I have fallen into a bit of a rut hiking the trails that I know. I’ve got three or four trails I know and love around here that I’ve done repeatedly for years. As I look back, I haven’t done as good of a job as I wanted to exploring new trails. I figured the relative slowdown in life was a good way to get out and try something new.

The warm days we had earlier in the week were chased away by a cold front that rolled in last night. Karl the fog was in and although the sun was trying the fog wasn’t budging. The hike began at the Twin Canyon Girl Scout camp deep within a valley. What I didn’t know was the first half of the hike was a climb to the top of a ridge.

My legs definitely weren’t prepared for the demands of the Sunrise Trail. My usual hike was about half the distance and half the elevation. The top of the hill kept getting further and further away the higher and higher I climbed. The fog blocked most of the major landmarks so orienting to the trail was more difficult than I expected since this was my first time.

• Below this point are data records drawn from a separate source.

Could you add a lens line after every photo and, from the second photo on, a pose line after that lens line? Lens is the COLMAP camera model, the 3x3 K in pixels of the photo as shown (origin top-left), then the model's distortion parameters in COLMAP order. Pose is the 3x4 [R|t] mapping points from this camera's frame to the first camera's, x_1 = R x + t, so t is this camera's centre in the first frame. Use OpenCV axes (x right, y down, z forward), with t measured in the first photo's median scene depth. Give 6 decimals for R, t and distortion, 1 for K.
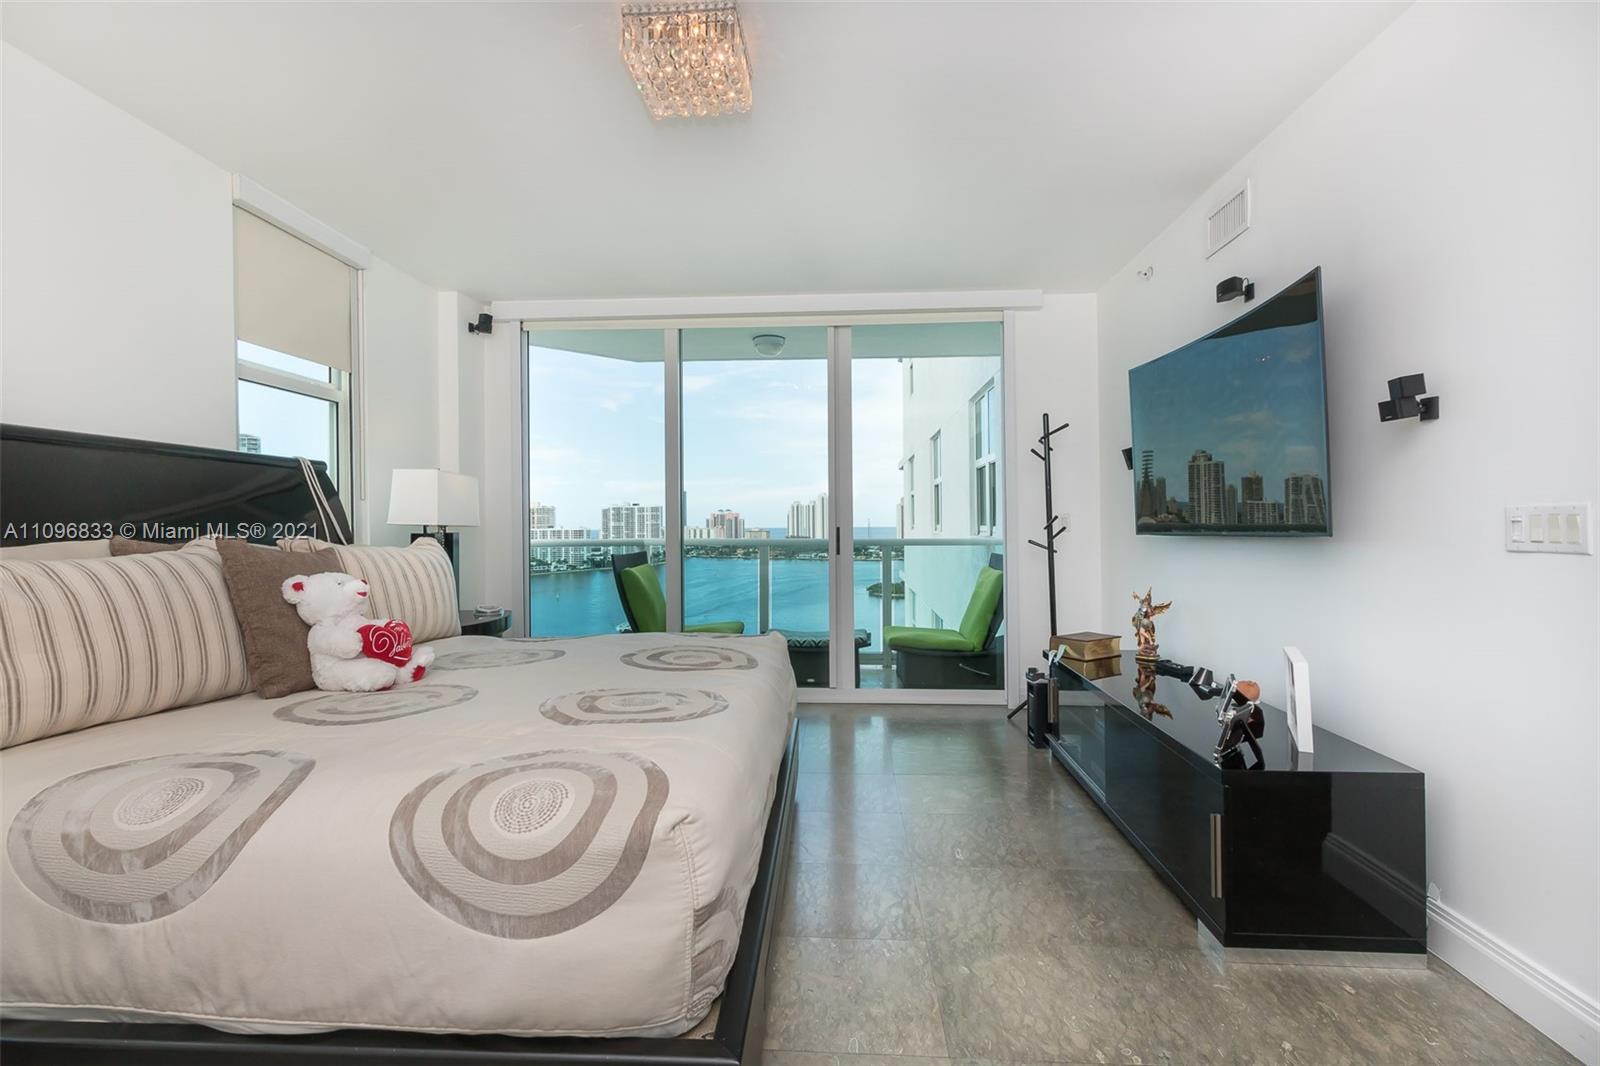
lens RADIAL K [[734.3, 0, 794.7], [0, 734.3, 523.1], [0, 0, 1]] dist [-0.000954, 0.000085]
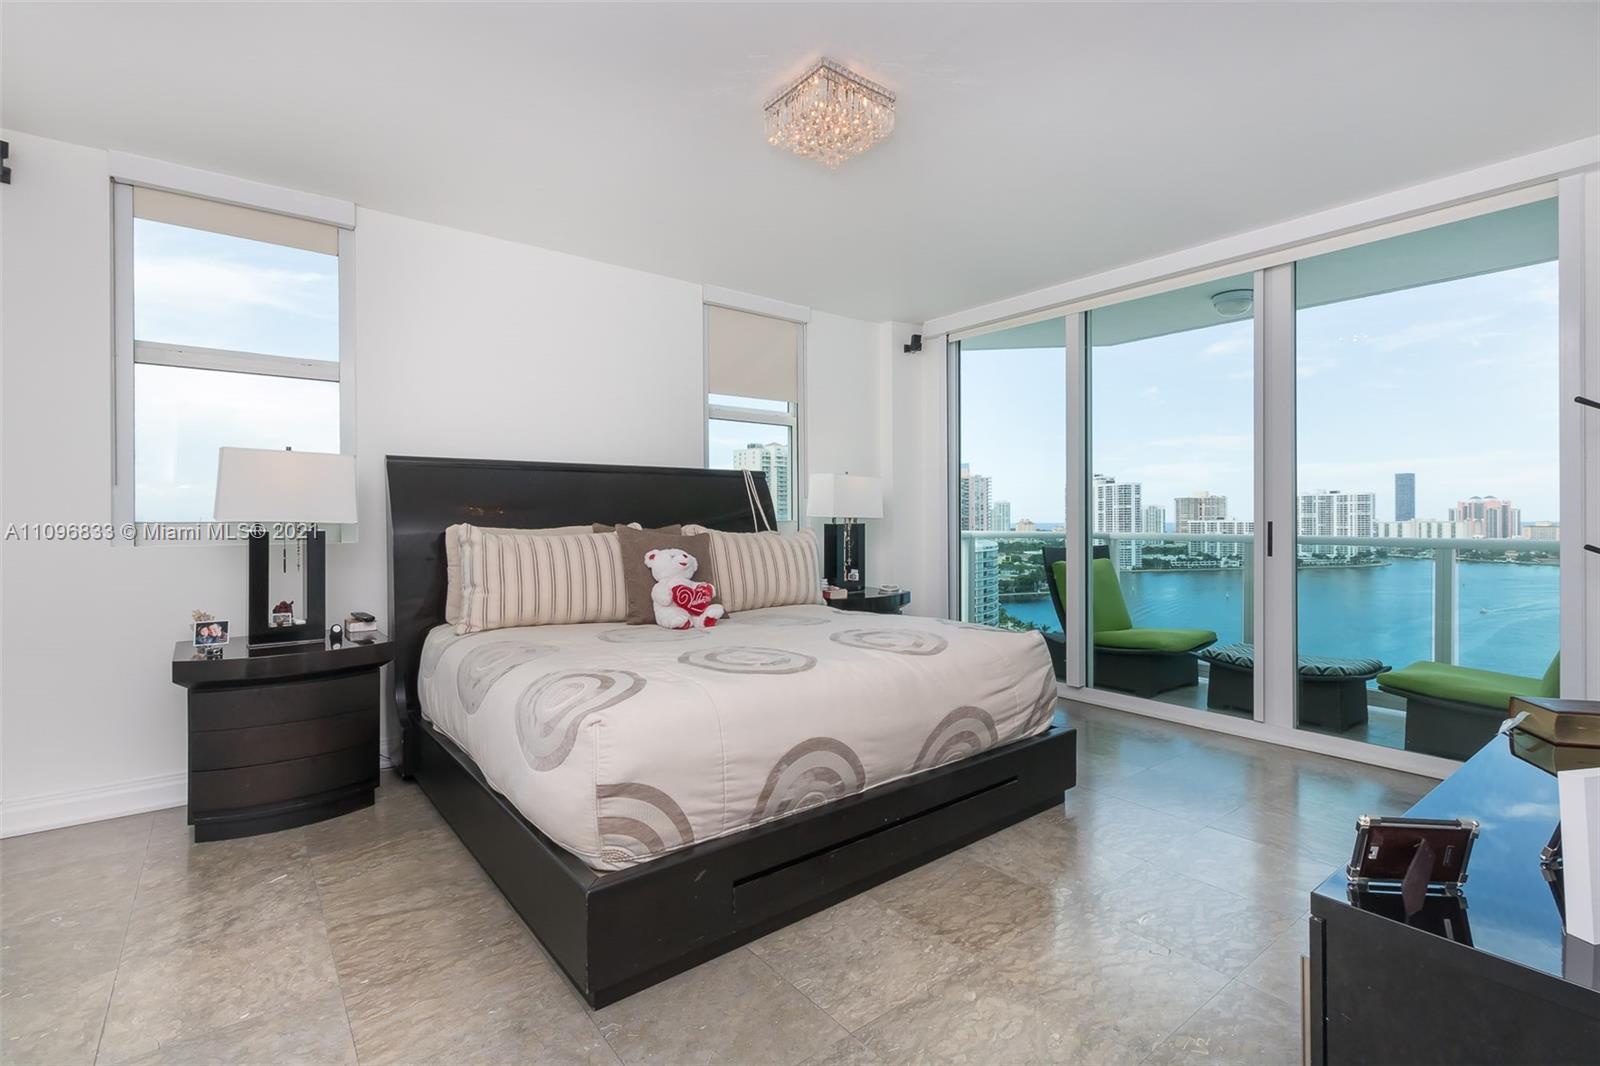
lens RADIAL K [[734.3, 0, 791.0], [0, 734.3, 528.0], [0, 0, 1]] dist [-0.000954, 0.000085]
pose [[0.658883, 0.015100, -0.752094, 0.391891], [-0.001203, 0.999818, 0.019020, -0.002879], [0.752245, -0.011628, 0.658781, 0.110178]]
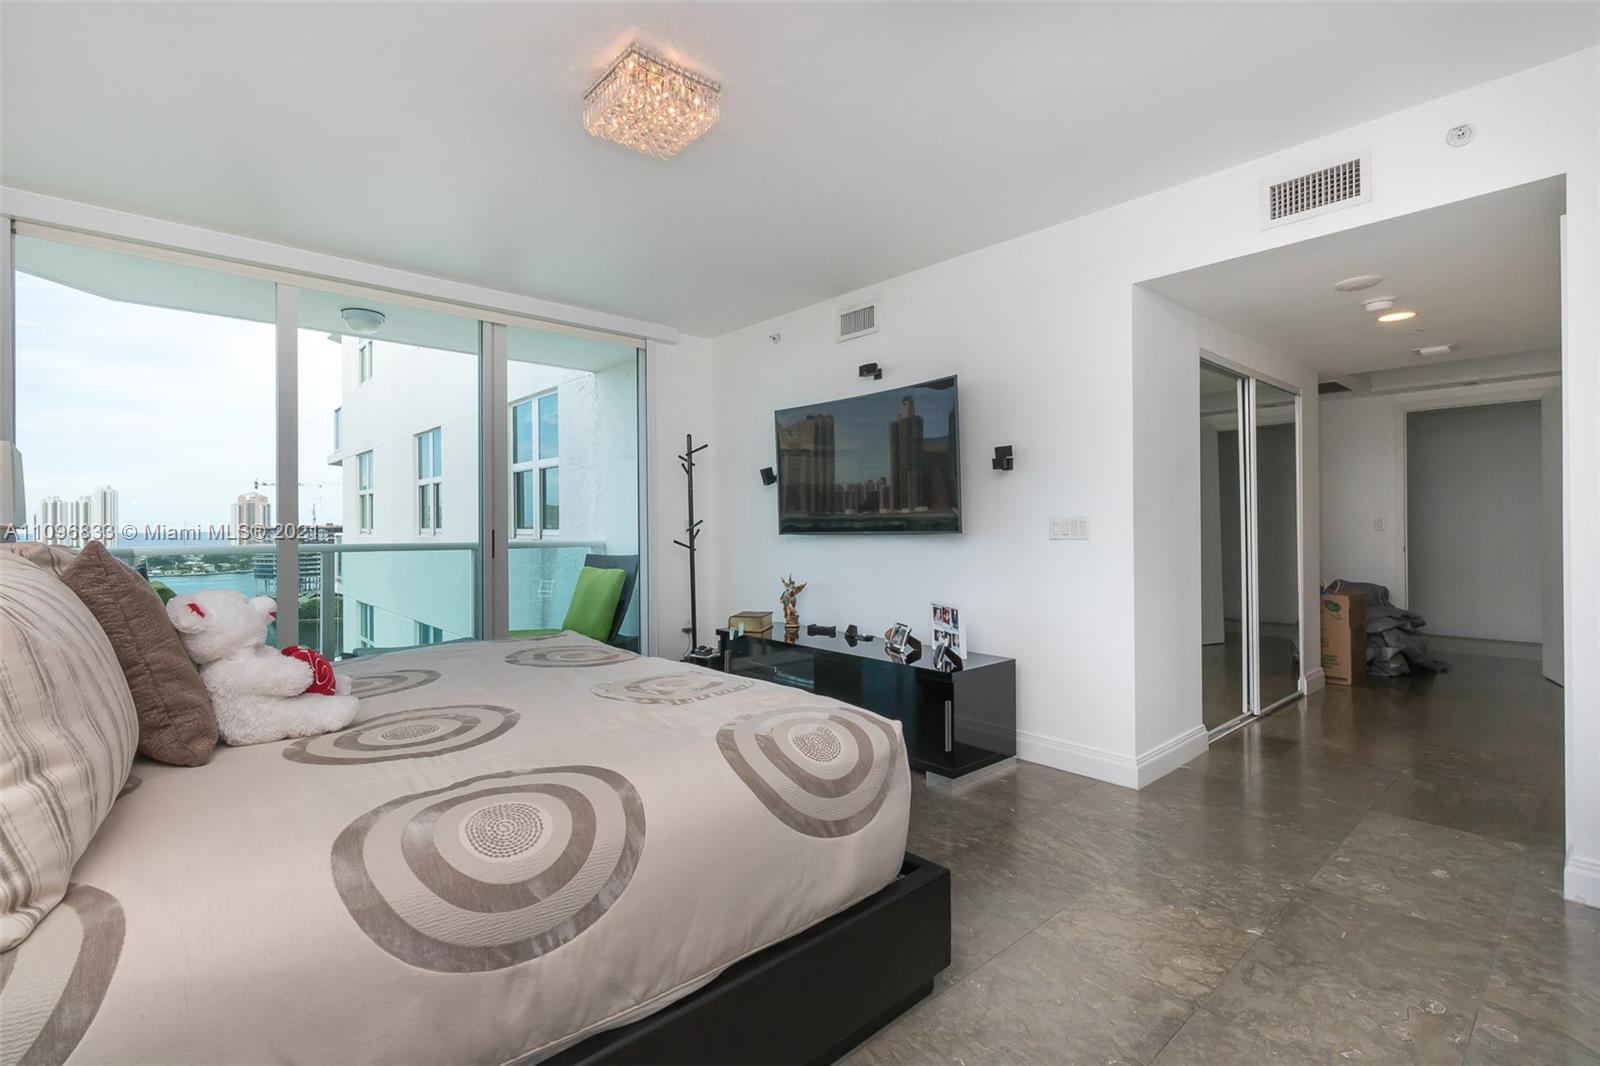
lens RADIAL K [[734.3, 0, 794.1], [0, 734.3, 522.7], [0, 0, 1]] dist [-0.000954, 0.000085]
pose [[0.701120, 0.007419, 0.713005, -0.438210], [-0.002113, 0.999963, -0.008327, 0.004603], [-0.713040, 0.004331, 0.701110, 0.043165]]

When I got to the top, the view from the ridge was outstanding. The break in the sun provided an outstanding view of the trail that would bring me back to the start.

On the way back down to the trailhead I came across a tree that, a tree caught my eye. I believe it was a blue oak which is a common species out here in the East Bay. In the summer when it’s hot, the blue oak emits a substance that gives the tree a bluish hue that I’ve not yet seen.

The setting of that tree further in the valley gave me pause. Maybe I was tired and wanted to stop. More likely though it was the unspoiled grass and the soft shadow from the tree and combined with the light from an overcast sky.

This whole season reminds me that the earth heals. I’ve never seen the Bay Area so full of life while we humans have an extended pause on our own lives. That tree is surrounded by so much lush and so much quiet that it stands out to me in such a monochromatic scene.

Green means life. Green points to new. Green means better days ahead.